# Where can SLANKETS be purchased in Ireland?



## gocall01 (4 Dec 2009)

As the heading suggests!
Does anyone know where can SLANKETS be purchased in Ireland?

I can get them on-line but I would prefer the purchase in Ireland if possible.
I'm in Cork but will travel...

Thanks.


----------



## packard (4 Dec 2009)

Tesco sell them


----------



## Eithneangela (4 Dec 2009)

Got one in Arnotts Bargain Basement yesterday for €10.


----------



## MANTO (4 Dec 2009)

Pennies are doing their version also.


----------



## schmile (4 Dec 2009)

JML do a version as do penneys. I have had one for a few months and find them really inconvenient they are too long and get in the way I thought it would be great and I love regular fleece blankets but they are just a nuisance


----------



## Sue Ellen (4 Dec 2009)

Think I saw an ad on TV3 this morning for them for Heatons so they are probably doing the JML version.


----------



## galleyslave (4 Dec 2009)

never heard of these before now... cant' think of the advantage over a blanket or a dressing gown.... maybe I'm a grumpy old man


----------



## messyleo (4 Dec 2009)

There is also an irish online store that sells them:
[broken link removed]

I have no connection with, and have never used the site.


----------



## MandaC (6 Dec 2009)

Had a look at that site

Whoever invented that product should be prosecuted for crimes against taste.

...hope nobody gets me one for Christmas.


----------



## Arabella (6 Dec 2009)

Bought two at Heatons Tallagh during the week. €15 each ......... but as I headed down the landing I saw them selling for €10 in a fire sale/short lease unit . But I must say that they are brilliant. So light and warm.
manda c, I've just tippexed your name off the tag. You'll have to do with the usual bottle of white Chateau Neuf du Pape


----------



## ney001 (7 Dec 2009)

MandaC said:


> Had a look at that site
> 
> Whoever invented that product should be prosecuted for crimes against taste.
> 
> ...hope nobody gets me one for Christmas.

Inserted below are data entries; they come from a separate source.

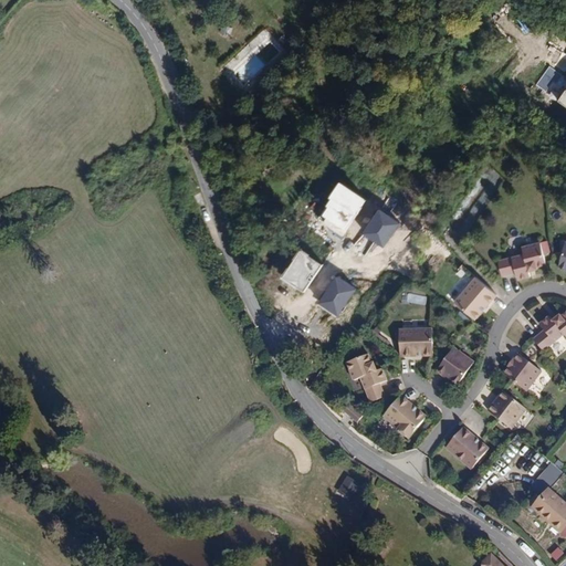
[(222,25),(220,32),(229,37),(232,29),(222,25)]
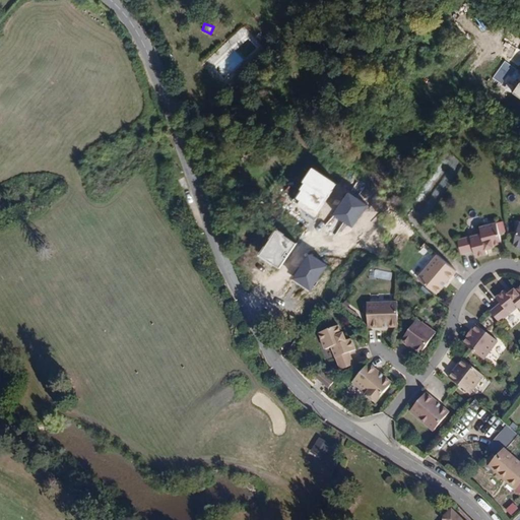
[(500,64),(491,79),(502,85),(511,71),(500,64)]
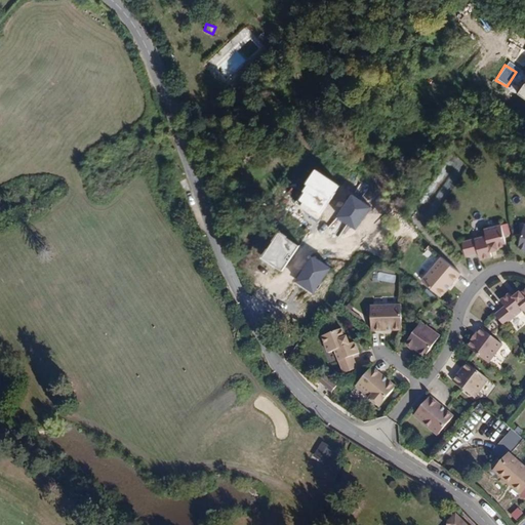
[(340,187),(317,171),(294,204),(321,220),(340,187)]
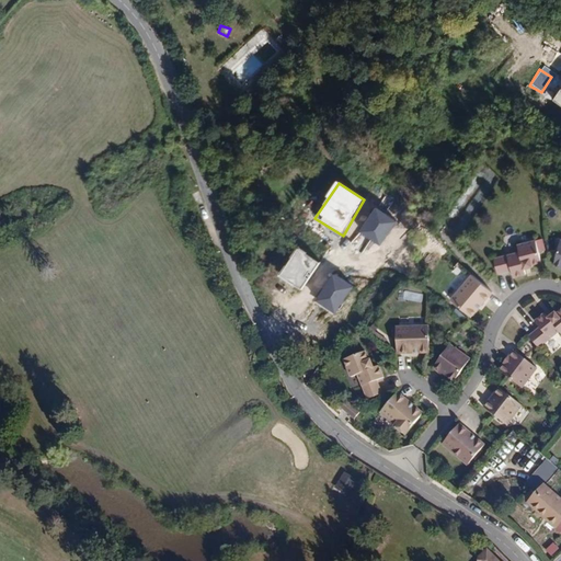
[(397,225),(378,212),(365,232),(382,244),(397,225)]
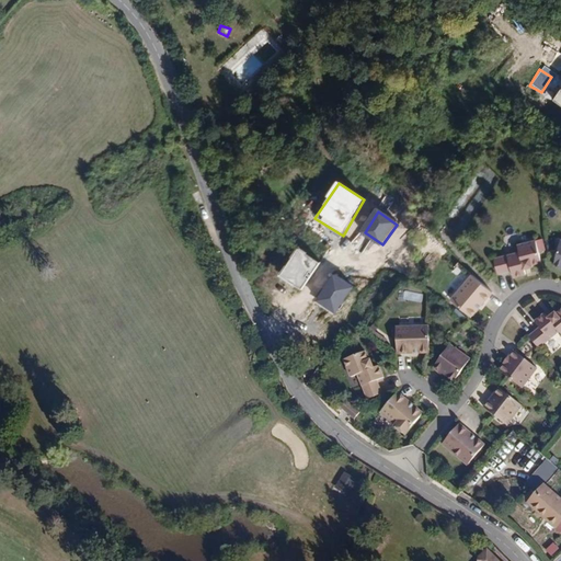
[(535,264),(534,263),(544,260),(537,238),(518,243),(521,251),(495,258),(499,272),(513,267),(515,275),(527,272),(526,267),(535,264)]
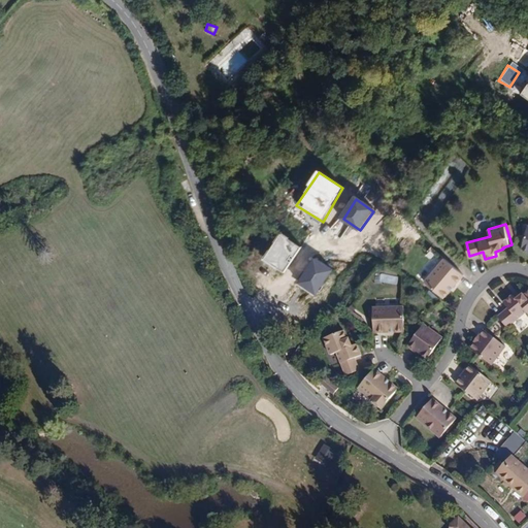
[(298,249),(277,233),(263,258),(282,272),(298,249)]
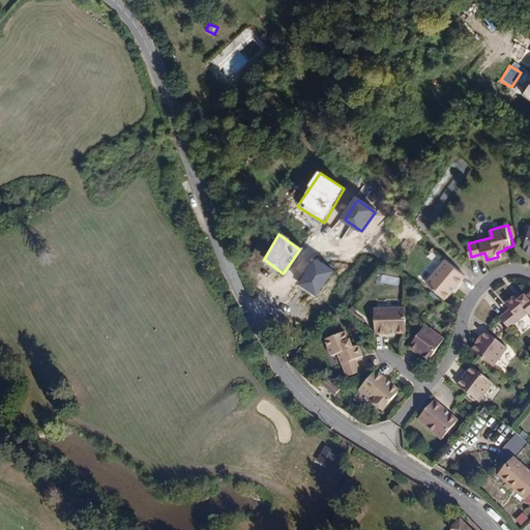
[(447,258),(427,281),(446,297),(466,274),(447,258)]
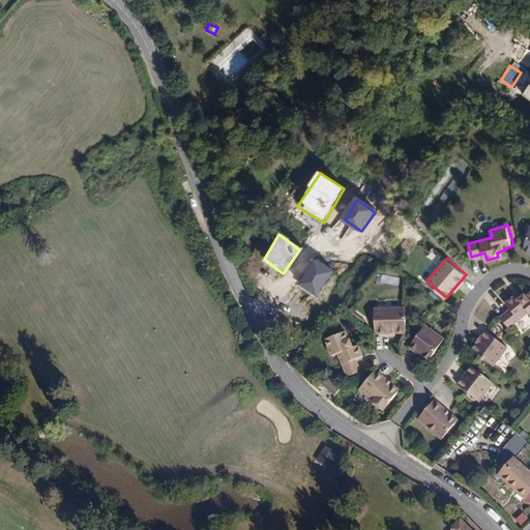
[(333,272),(315,260),(299,286),(317,297),(333,272)]
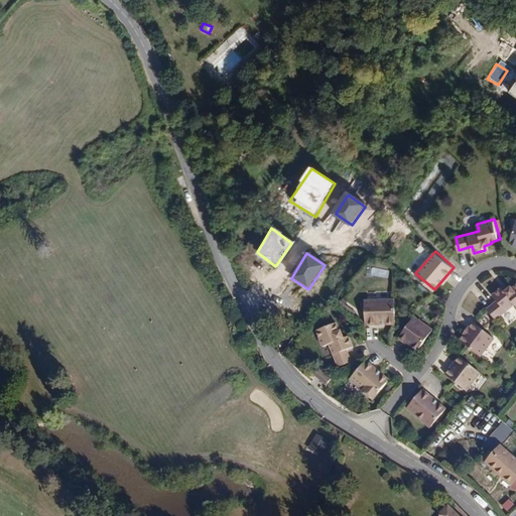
[(498,300),(487,308),(496,319),(515,303),(515,304),(515,284),(513,287),(512,286),(505,291),(502,287),(493,294),(498,300)]
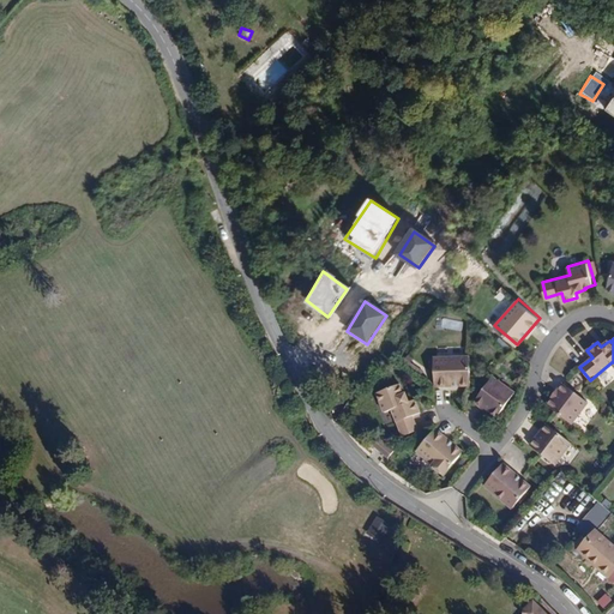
[(470,354),(435,355),(435,385),(471,384),(470,354)]
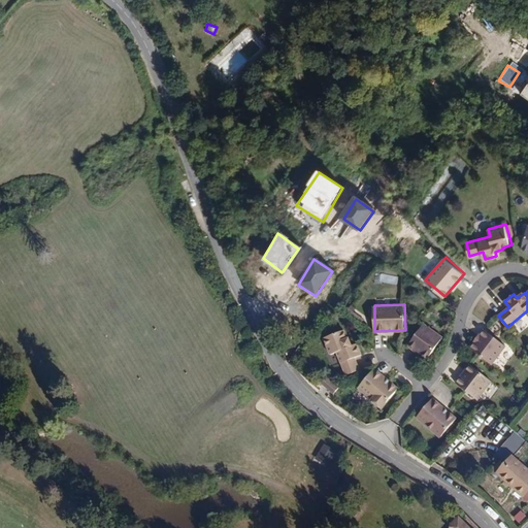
[(443,336),(424,322),(408,343),(415,349),(416,347),(423,352),(422,353),(428,358),(443,336)]
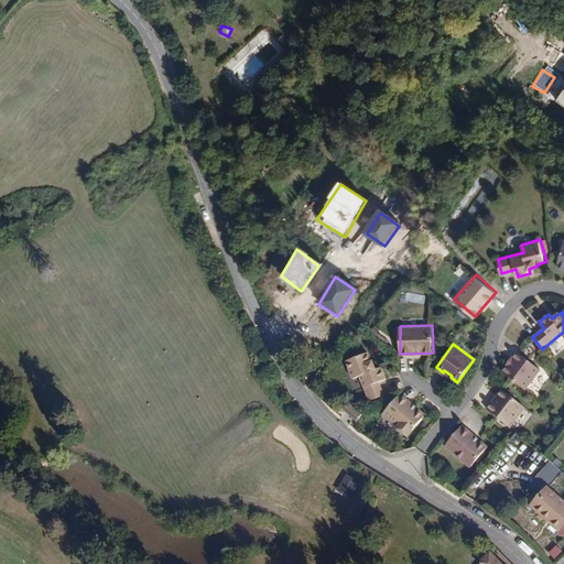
[(382,365),(377,367),(375,359),(372,359),(369,350),(347,359),(354,377),(361,373),(370,399),(384,393),(379,379),(387,377),(382,365)]
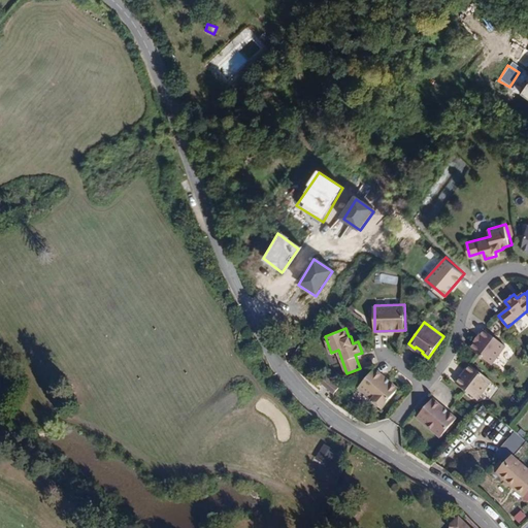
[(506,344),(486,328),(481,334),(482,335),(477,341),(475,340),(470,347),(492,363),(506,344)]
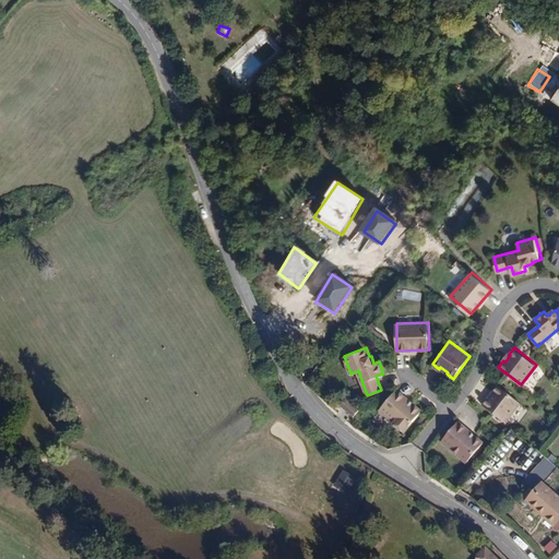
[(488,397),(484,404),(507,421),(521,402),(499,384),(494,392),(495,393),(489,399),(488,397)]
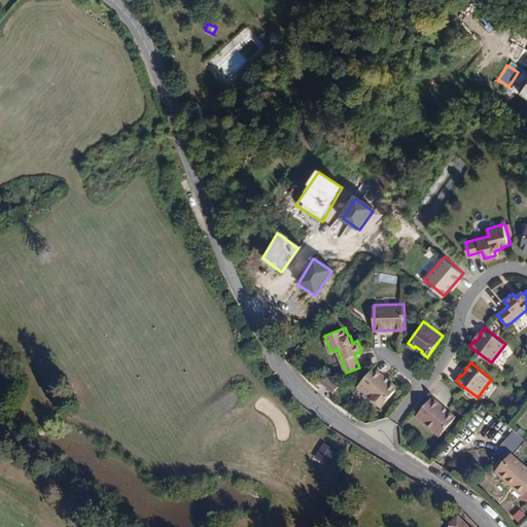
[(375,366),(358,386),(382,406),(397,387),(375,366)]
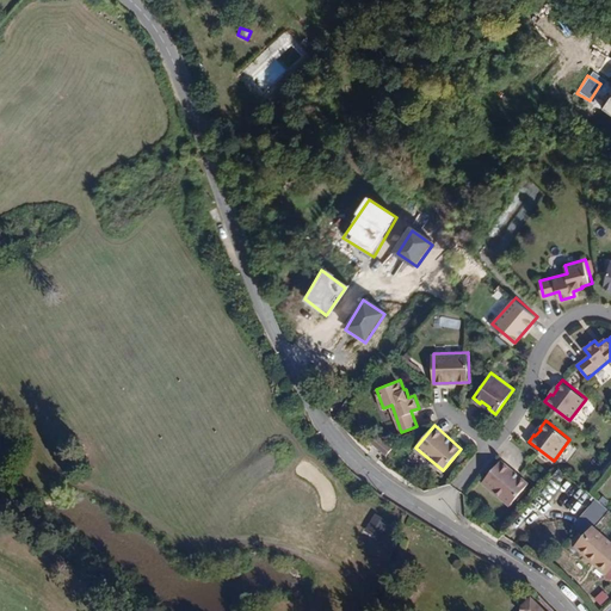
[(377,436),(370,446),(386,457),(394,448),(377,436)]
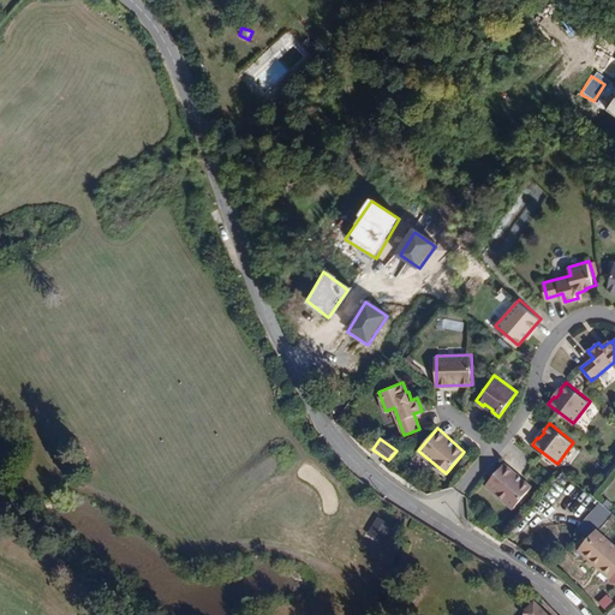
[(499,470),(479,491),(507,515),(526,493),(499,470)]
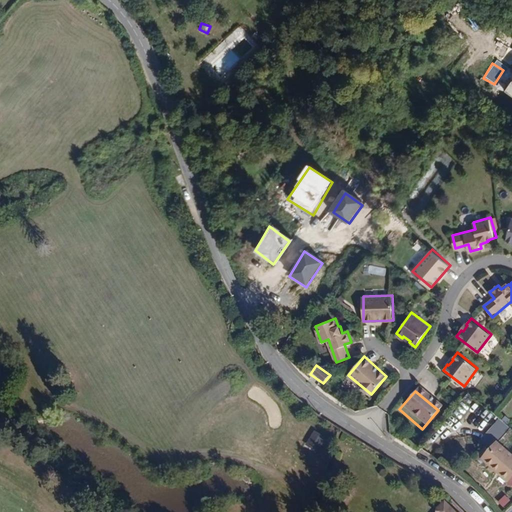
[(497,419),(490,429),(502,437),(509,427),(497,419)]
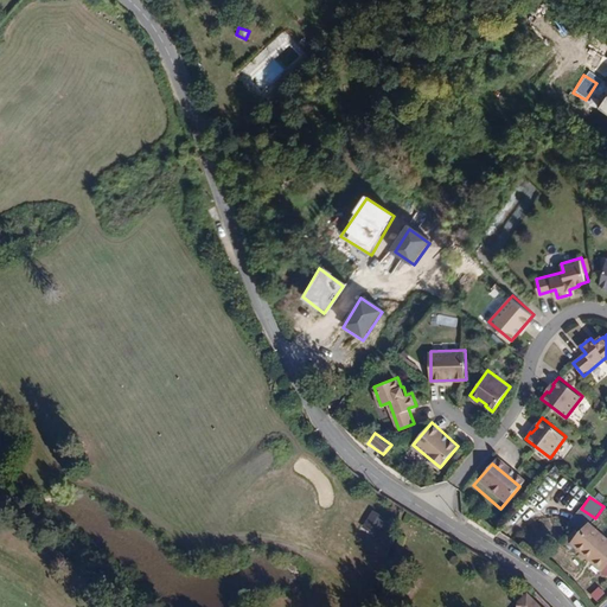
[(360,529),(374,536),(385,518),(372,510),(360,529)]
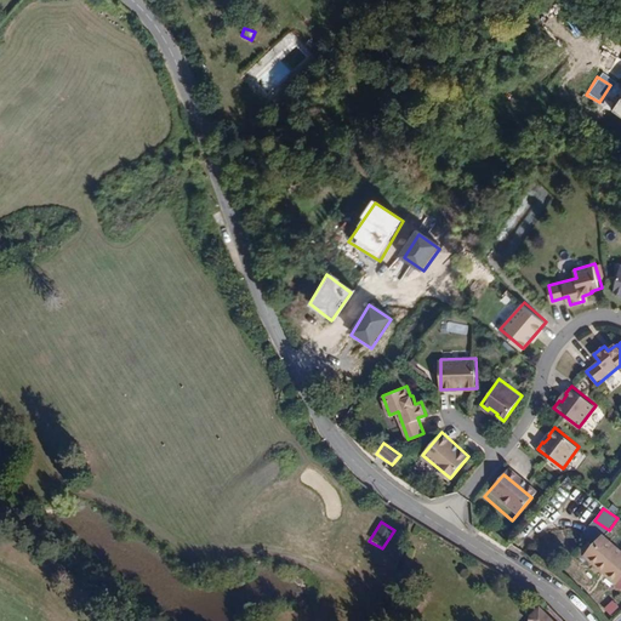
[(620,573),(620,551),(605,537),(587,557),(615,581),(620,573)]
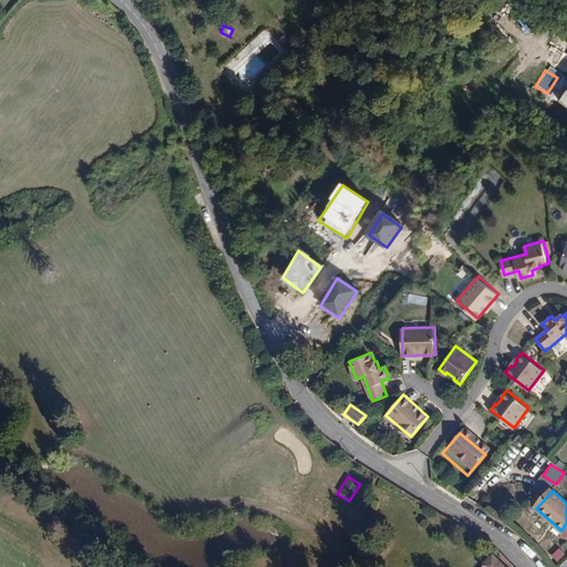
[(484,563),(487,566),(504,566),(493,555),(484,563)]
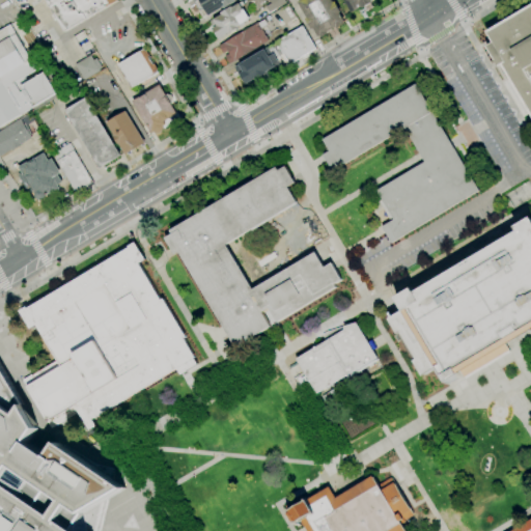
[(119,0),(65,31),(48,0),(119,0)]
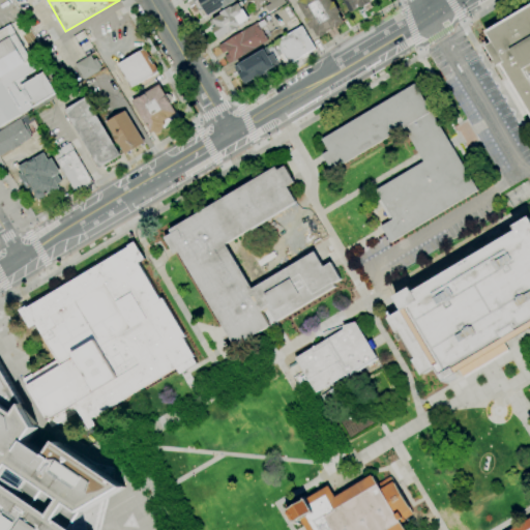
[(203,7),(200,7),(197,2),(198,0),(235,0),(236,1),(224,8),(223,7),(208,17),(203,7)]
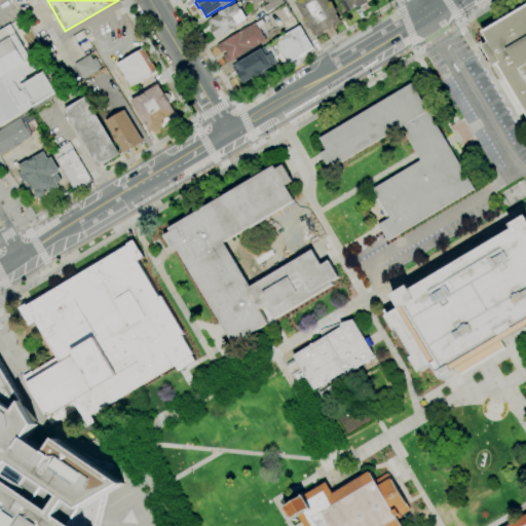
[(266,13),(263,6),(268,3),(265,0),(283,0),(285,3),(266,13)]
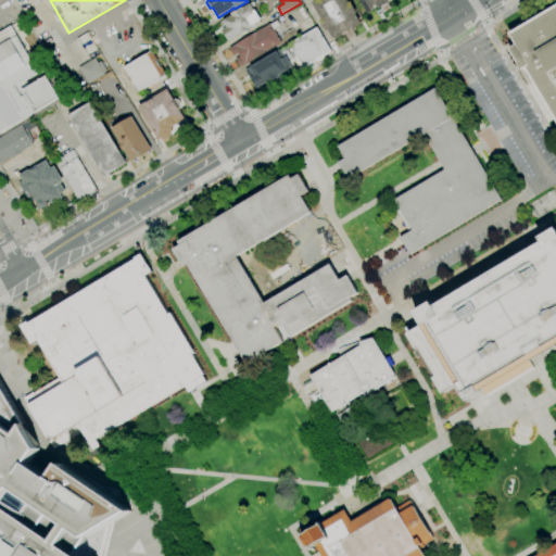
[(337,40),(335,38),(333,39),(328,30),(326,32),(319,20),(321,19),(312,2),(315,0),(346,0),(349,2),(350,1),(357,13),(355,14),(361,23),(358,24),(361,26),(353,30),(352,28),(342,34),(343,36),(337,40)]
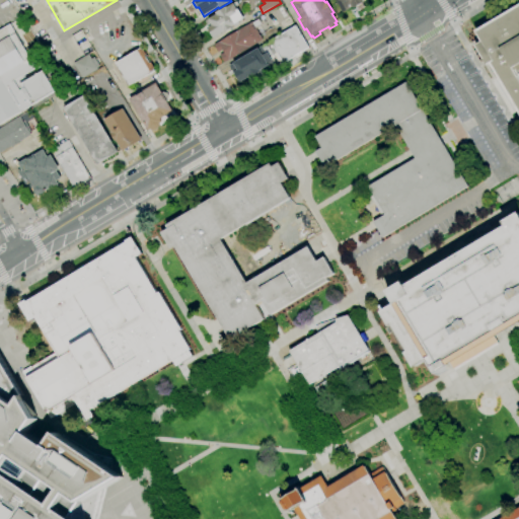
[(346,10),(340,0),(363,0),(365,3),(355,9),(353,6),(346,10)]
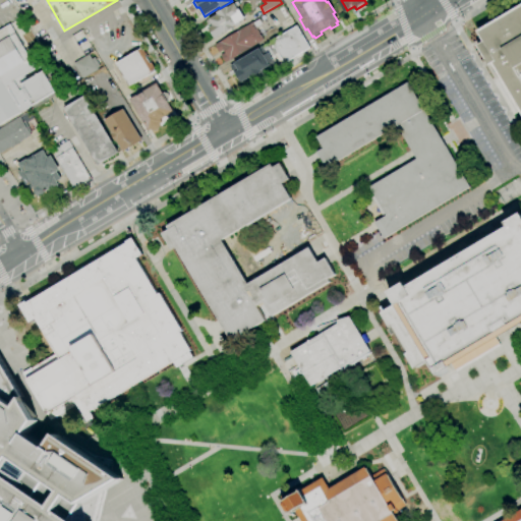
[(215,38),(209,27),(213,24),(209,19),(218,14),(217,12),(227,6),(227,7),(234,3),(238,10),(239,10),(244,18),(234,24),(235,26),(225,34),(224,32),(215,38)]
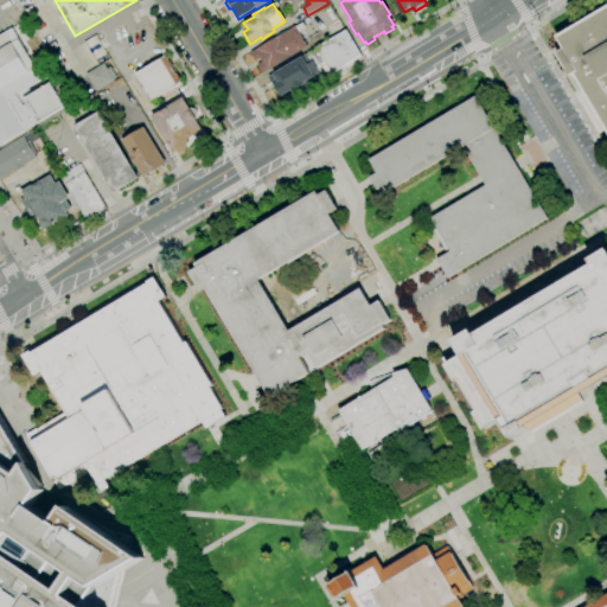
[(555,53),(563,49),(556,36),(606,5),(606,132),(573,74),(569,76),(555,53)]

Couldn't agree more! I did wonder when I saw the advert, will the people who go out in their pyjamas to the shops etc now put this on over their pyjamas? - an overcoat if you will?


----------



## gocall01 (7 Dec 2009)

Oh Boy,

Thought they were a great idea but the practicality looks flawed!
Will rethink my strategy.

Thanks!


----------



## PetPal (7 Dec 2009)

Just bought one today on the Irish Independent Shopping website. I have phone number and product code ref if anybody wants it. Cost 19.95 + post.


----------



## Chocks away (7 Dec 2009)

ney001 said:


> Couldn't agree more! I did wonder when I saw the advert, will the people who go out in their pyjamas to the shops etc now put this on over their pyjamas? - an overcoat if you will?


 
An overcoat that opens at the back?


----------



## ney001 (7 Dec 2009)

Chocks away said:


> An overcoat that opens at the back?



Kind of adds to the laziness of the whole ensemble, pyjamas, open back so you don't need to waste time doing up stupid buttons or anything!


----------